DOCUMENT PASSAGE -
During the golden age of European science, technology and mathematics, there were multiple centres of eminence, such as the Göttingen school of mathematics and similar ones in Paris and Berlin. There was also the German physics school and the Freudian school of psychoanalysis in Vienna. The famous 20th century intellectual circuit called the Vienna Circle conducted its discourses in German. A similar and contemporary intellectual setting was missing in India then and is missing in India now. Unless such a simulating environment for discussions is created, it would be impossible to replicate a bilingual system of discussion and debate in the country’s educational institutions in India.

There is also the issue of nomenclature missing from Indian languages. For example, I would not know how to write ‘conformal minors of a subgraph’ (a phrase used in the sub-discipline of structural graph theory in mathematics) in Assamese, my mother tongue. A need for such an environment, to supplement the education system in any language, is mostly twofold.

First, without peers and their criticism, it has been becoming increasingly difficult to be a good scientist or mathematician today. This was not always the case. However, we no longer work on a specialty; most of us work on a sub-sub-specialty of a particular discipline, and it is always helpful to converse with like-minded individuals. This might not always be the case with a language like Manipuri, for instance.

Second, if a free flow of ideas is not possible, no human intellectual activity can sustain itself. An individual seeking to branch out in a field of her choice must be complemented with an overall environment where ideas are analysed and good ones rewarded.

Another important point that VijayRaghavan had raised in the above stated opinion piece was that, if we continued to use English as the sole means of communication, then we risked remaining a follower and never a leader. Though this has some basis (such as described here), it can’t be the sole justification for a system of the kind VijayRaghavan describes.

The issue is not simply changing our language but also the strengthening of extant infrastructure, and how we can make room for the free flow of ideas – not just inside classrooms but in as many public spaces as possible. We do not view our intellectual heroes the way we regard our political or sporting heroes. This might not be altogether desirable but a general public consciousness of what Indian science is doing might go a long way towards instilling faith, maybe even coercing the government to do better.

A classic example of this would be what the European Union does: by selecting a European city of science every year and highlighting its achievements and facilities to people at large. Such a thing could be implemented in a smaller scale in India, by selecting an institute of higher education or research through which outreach activities could be conducted for the general populace. This is certainly not the only thing that could be done – but it could be a start, to take science from inside classrooms and labs to the world outside.

There have also been traditions of great Indian schools, particularly in physics, medicine and mathematics, that have lost their sheen now. The need of the hour is to learn from the past and rectify the present – a present when the highest forms of intellectual achievement often don’t come from traditional universities but from specialised institutes. Such institutes are a product of the present; they didn’t exist in the past – neither in India nor abroad. A study should put into perspective India’s capabilities in resource generation and human resources, and its conclusions towards India’s march towards being a “science superpower” should be implemented with long-term gains in mind.

Without such commitment, there can never be any hope of leaving behind our colonial legacy – of communicating in English. Perhaps then, both this and VijayRaghavan’s pieces will be written in our respective mother tongues.

Manjil P. Saikia works at the faculty of mathematics, University of Vienna.

[Human keypoint data]
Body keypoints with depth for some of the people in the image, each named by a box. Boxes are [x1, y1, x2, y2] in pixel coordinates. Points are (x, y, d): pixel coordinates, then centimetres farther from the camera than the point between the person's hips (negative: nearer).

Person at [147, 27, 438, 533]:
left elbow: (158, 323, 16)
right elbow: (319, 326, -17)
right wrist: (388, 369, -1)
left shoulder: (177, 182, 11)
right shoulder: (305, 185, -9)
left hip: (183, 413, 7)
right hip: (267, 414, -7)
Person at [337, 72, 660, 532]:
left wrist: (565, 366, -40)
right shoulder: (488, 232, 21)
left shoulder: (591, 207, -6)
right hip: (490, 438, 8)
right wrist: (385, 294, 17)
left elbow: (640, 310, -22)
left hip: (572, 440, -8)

TASK TO CARRY OUT -
According to the essay on science and language in India, what does the European Union select every year?

TASK RESULT -
A European city of science, whose achievements and facilities are highlighted to people at large.